Every entry in the data below needs to be repeated exactly.

▶

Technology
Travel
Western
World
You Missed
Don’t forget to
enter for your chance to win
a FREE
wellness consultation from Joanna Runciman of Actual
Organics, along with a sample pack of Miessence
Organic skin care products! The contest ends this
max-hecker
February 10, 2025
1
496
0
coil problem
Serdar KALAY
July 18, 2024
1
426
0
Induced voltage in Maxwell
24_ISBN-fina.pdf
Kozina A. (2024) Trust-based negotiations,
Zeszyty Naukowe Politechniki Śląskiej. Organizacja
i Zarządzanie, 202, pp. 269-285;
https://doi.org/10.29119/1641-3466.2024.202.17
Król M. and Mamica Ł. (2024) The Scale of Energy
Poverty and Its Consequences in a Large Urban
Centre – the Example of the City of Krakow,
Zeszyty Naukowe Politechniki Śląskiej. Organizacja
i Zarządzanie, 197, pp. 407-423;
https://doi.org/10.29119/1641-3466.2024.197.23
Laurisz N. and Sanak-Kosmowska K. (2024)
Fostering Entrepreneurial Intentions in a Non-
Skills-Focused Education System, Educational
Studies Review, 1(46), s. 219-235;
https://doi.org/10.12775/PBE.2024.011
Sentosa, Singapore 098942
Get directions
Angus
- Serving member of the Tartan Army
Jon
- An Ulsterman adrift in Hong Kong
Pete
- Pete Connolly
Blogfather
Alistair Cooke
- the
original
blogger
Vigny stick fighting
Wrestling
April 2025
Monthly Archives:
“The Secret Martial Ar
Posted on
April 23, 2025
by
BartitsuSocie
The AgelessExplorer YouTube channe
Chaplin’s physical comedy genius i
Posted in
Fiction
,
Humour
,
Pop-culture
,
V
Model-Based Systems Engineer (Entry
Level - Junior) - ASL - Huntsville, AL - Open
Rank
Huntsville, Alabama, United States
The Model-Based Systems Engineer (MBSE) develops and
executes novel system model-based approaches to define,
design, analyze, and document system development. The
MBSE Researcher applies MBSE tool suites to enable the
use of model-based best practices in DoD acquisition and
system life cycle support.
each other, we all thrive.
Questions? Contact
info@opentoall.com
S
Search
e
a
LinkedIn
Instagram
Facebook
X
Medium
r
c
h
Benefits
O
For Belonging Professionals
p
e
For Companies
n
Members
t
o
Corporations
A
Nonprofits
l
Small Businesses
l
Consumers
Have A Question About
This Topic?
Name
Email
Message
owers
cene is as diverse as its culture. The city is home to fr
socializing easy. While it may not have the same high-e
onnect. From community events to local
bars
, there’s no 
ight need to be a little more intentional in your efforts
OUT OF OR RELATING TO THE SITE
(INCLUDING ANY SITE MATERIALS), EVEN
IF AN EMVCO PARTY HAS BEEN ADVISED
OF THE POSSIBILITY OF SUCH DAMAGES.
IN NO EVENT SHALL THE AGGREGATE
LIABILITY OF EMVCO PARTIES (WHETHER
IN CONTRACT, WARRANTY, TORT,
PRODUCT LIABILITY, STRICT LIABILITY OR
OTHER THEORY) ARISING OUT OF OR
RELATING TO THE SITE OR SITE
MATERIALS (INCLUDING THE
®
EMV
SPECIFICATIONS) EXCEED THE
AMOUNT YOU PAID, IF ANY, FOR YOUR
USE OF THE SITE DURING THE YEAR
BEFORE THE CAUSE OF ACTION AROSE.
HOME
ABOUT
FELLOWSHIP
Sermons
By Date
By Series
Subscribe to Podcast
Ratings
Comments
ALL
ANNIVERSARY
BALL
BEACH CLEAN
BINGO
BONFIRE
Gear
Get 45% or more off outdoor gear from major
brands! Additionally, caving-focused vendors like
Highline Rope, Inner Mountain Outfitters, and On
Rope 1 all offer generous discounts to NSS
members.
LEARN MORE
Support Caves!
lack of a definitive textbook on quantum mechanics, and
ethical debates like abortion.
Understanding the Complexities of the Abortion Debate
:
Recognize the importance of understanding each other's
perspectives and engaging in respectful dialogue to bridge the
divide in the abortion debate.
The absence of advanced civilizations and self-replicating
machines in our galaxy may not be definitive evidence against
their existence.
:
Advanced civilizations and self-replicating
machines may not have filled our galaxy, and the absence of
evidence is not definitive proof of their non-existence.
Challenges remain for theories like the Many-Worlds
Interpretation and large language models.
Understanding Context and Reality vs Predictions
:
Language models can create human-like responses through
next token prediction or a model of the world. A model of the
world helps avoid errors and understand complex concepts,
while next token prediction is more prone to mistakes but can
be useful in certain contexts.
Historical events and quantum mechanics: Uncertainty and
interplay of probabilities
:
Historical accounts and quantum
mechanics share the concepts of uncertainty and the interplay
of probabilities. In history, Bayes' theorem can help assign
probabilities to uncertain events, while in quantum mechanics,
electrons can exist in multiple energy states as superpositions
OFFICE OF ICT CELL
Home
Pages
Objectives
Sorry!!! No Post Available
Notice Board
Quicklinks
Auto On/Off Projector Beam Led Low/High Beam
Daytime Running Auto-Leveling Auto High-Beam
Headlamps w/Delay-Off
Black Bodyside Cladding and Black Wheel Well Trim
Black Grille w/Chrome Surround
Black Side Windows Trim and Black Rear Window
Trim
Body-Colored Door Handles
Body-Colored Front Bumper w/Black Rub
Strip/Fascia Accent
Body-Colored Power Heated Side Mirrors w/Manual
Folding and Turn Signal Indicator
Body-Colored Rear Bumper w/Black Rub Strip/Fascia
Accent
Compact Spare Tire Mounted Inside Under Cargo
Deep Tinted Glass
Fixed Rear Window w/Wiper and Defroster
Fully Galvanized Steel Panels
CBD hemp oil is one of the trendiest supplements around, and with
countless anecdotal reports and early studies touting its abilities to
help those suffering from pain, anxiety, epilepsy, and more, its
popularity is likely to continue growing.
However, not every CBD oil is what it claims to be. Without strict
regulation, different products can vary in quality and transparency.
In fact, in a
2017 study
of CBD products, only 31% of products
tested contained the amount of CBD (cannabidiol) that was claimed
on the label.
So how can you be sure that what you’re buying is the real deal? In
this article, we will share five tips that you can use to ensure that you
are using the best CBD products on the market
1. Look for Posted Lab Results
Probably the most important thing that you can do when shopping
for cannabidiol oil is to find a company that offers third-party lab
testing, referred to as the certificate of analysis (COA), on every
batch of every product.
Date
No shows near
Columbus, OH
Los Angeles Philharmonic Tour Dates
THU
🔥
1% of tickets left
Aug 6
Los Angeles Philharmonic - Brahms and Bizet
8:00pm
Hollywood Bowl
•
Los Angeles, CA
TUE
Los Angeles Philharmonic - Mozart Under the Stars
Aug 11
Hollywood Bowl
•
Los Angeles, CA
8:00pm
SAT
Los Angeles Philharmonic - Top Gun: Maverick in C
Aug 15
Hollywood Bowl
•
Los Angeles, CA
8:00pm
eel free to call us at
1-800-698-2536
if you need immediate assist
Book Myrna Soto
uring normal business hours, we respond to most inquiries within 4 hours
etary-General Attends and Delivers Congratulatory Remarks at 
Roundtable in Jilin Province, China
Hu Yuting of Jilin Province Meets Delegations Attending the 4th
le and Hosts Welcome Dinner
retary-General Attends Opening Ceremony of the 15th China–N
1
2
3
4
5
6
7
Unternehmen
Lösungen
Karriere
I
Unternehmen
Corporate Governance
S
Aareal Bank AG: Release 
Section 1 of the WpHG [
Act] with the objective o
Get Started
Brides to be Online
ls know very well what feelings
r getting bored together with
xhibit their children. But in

◀

RESPONSE =
Technology
Travel
Western
World
You Missed
Don’t forget to
enter for your chance to win
a FREE
wellness consultation from Joanna Runciman of Actual
Organics, along with a sample pack of Miessence
Organic skin care products! The contest ends this
max-hecker
February 10, 2025
1
496
0
coil problem
Serdar KALAY
July 18, 2024
1
426
0
Induced voltage in Maxwell
24_ISBN-fina.pdf
Kozina A. (2024) Trust-based negotiations,
Zeszyty Naukowe Politechniki Śląskiej. Organizacja
i Zarządzanie, 202, pp. 269-285;
https://doi.org/10.29119/1641-3466.2024.202.17
Król M. and Mamica Ł. (2024) The Scale of Energy
Poverty and Its Consequences in a Large Urban
Centre – the Example of the City of Krakow,
Zeszyty Naukowe Politechniki Śląskiej. Organizacja
i Zarządzanie, 197, pp. 407-423;
https://doi.org/10.29119/1641-3466.2024.197.23
Laurisz N. and Sanak-Kosmowska K. (2024)
Fostering Entrepreneurial Intentions in a Non-
Skills-Focused Education System, Educational
Studies Review, 1(46), s. 219-235;
https://doi.org/10.12775/PBE.2024.011
Sentosa, Singapore 098942
Get directions
Angus
- Serving member of the Tartan Army
Jon
- An Ulsterman adrift in Hong Kong
Pete
- Pete Connolly
Blogfather
Alistair Cooke
- the
original
blogger
Vigny stick fighting
Wrestling
April 2025
Monthly Archives:
“The Secret Martial Ar
Posted on
April 23, 2025
by
BartitsuSocie
The AgelessExplorer YouTube channe
Chaplin’s physical comedy genius i
Posted in
Fiction
,
Humour
,
Pop-culture
,
V
Model-Based Systems Engineer (Entry
Level - Junior) - ASL - Huntsville, AL - Open
Rank
Huntsville, Alabama, United States
The Model-Based Systems Engineer (MBSE) develops and
executes novel system model-based approaches to define,
design, analyze, and document system development. The
MBSE Researcher applies MBSE tool suites to enable the
use of model-based best practices in DoD acquisition and
system life cycle support.
each other, we all thrive.
Questions? Contact
info@opentoall.com
S
Search
e
a
LinkedIn
Instagram
Facebook
X
Medium
r
c
h
Benefits
O
For Belonging Professionals
p
e
For Companies
n
Members
t
o
Corporations
A
Nonprofits
l
Small Businesses
l
Consumers
Have A Question About
This Topic?
Name
Email
Message
owers
cene is as diverse as its culture. The city is home to fr
socializing easy. While it may not have the same high-e
onnect. From community events to local
bars
, there’s no 
ight need to be a little more intentional in your efforts
OUT OF OR RELATING TO THE SITE
(INCLUDING ANY SITE MATERIALS), EVEN
IF AN EMVCO PARTY HAS BEEN ADVISED
OF THE POSSIBILITY OF SUCH DAMAGES.
IN NO EVENT SHALL THE AGGREGATE
LIABILITY OF EMVCO PARTIES (WHETHER
IN CONTRACT, WARRANTY, TORT,
PRODUCT LIABILITY, STRICT LIABILITY OR
OTHER THEORY) ARISING OUT OF OR
RELATING TO THE SITE OR SITE
MATERIALS (INCLUDING THE
®
EMV
SPECIFICATIONS) EXCEED THE
AMOUNT YOU PAID, IF ANY, FOR YOUR
USE OF THE SITE DURING THE YEAR
BEFORE THE CAUSE OF ACTION AROSE.
HOME
ABOUT
FELLOWSHIP
Sermons
By Date
By Series
Subscribe to Podcast
Ratings
Comments
ALL
ANNIVERSARY
BALL
BEACH CLEAN
BINGO
BONFIRE
Gear
Get 45% or more off outdoor gear from major
brands! Additionally, caving-focused vendors like
Highline Rope, Inner Mountain Outfitters, and On
Rope 1 all offer generous discounts to NSS
members.
LEARN MORE
Support Caves!
lack of a definitive textbook on quantum mechanics, and
ethical debates like abortion.
Understanding the Complexities of the Abortion Debate
:
Recognize the importance of understanding each other's
perspectives and engaging in respectful dialogue to bridge the
divide in the abortion debate.
The absence of advanced civilizations and self-replicating
machines in our galaxy may not be definitive evidence against
their existence.
:
Advanced civilizations and self-replicating
machines may not have filled our galaxy, and the absence of
evidence is not definitive proof of their non-existence.
Challenges remain for theories like the Many-Worlds
Interpretation and large language models.
Understanding Context and Reality vs Predictions
:
Language models can create human-like responses through
next token prediction or a model of the world. A model of the
world helps avoid errors and understand complex concepts,
while next token prediction is more prone to mistakes but can
be useful in certain contexts.
Historical events and quantum mechanics: Uncertainty and
interplay of probabilities
:
Historical accounts and quantum
mechanics share the concepts of uncertainty and the interplay
of probabilities. In history, Bayes' theorem can help assign
probabilities to uncertain events, while in quantum mechanics,
electrons can exist in multiple energy states as superpositions
OFFICE OF ICT CELL
Home
Pages
Objectives
Sorry!!! No Post Available
Notice Board
Quicklinks
Auto On/Off Projector Beam Led Low/High Beam
Daytime Running Auto-Leveling Auto High-Beam
Headlamps w/Delay-Off
Black Bodyside Cladding and Black Wheel Well Trim
Black Grille w/Chrome Surround
Black Side Windows Trim and Black Rear Window
Trim
Body-Colored Door Handles
Body-Colored Front Bumper w/Black Rub
Strip/Fascia Accent
Body-Colored Power Heated Side Mirrors w/Manual
Folding and Turn Signal Indicator
Body-Colored Rear Bumper w/Black Rub Strip/Fascia
Accent
Compact Spare Tire Mounted Inside Under Cargo
Deep Tinted Glass
Fixed Rear Window w/Wiper and Defroster
Fully Galvanized Steel Panels
CBD hemp oil is one of the trendiest supplements around, and with
countless anecdotal reports and early studies touting its abilities to
help those suffering from pain, anxiety, epilepsy, and more, its
popularity is likely to continue growing.
However, not every CBD oil is what it claims to be. Without strict
regulation, different products can vary in quality and transparency.
In fact, in a
2017 study
of CBD products, only 31% of products
tested contained the amount of CBD (cannabidiol) that was claimed
on the label.
So how can you be sure that what you’re buying is the real deal? In
this article, we will share five tips that you can use to ensure that you
are using the best CBD products on the market
1. Look for Posted Lab Results
Probably the most important thing that you can do when shopping
for cannabidiol oil is to find a company that offers third-party lab
testing, referred to as the certificate of analysis (COA), on every
batch of every product.
Date
No shows near
Columbus, OH
Los Angeles Philharmonic Tour Dates
THU
🔥
1% of tickets left
Aug 6
Los Angeles Philharmonic - Brahms and Bizet
8:00pm
Hollywood Bowl
•
Los Angeles, CA
TUE
Los Angeles Philharmonic - Mozart Under the Stars
Aug 11
Hollywood Bowl
•
Los Angeles, CA
8:00pm
SAT
Los Angeles Philharmonic - Top Gun: Maverick in C
Aug 15
Hollywood Bowl
•
Los Angeles, CA
8:00pm
eel free to call us at
1-800-698-2536
if you need immediate assist
Book Myrna Soto
uring normal business hours, we respond to most inquiries within 4 hours
etary-General Attends and Delivers Congratulatory Remarks at 
Roundtable in Jilin Province, China
Hu Yuting of Jilin Province Meets Delegations Attending the 4th
le and Hosts Welcome Dinner
retary-General Attends Opening Ceremony of the 15th China–N
1
2
3
4
5
6
7
Unternehmen
Lösungen
Karriere
I
Unternehmen
Corporate Governance
S
Aareal Bank AG: Release 
Section 1 of the WpHG [
Act] with the objective o
Get Started
Brides to be Online
ls know very well what feelings
r getting bored together with
xhibit their children. But in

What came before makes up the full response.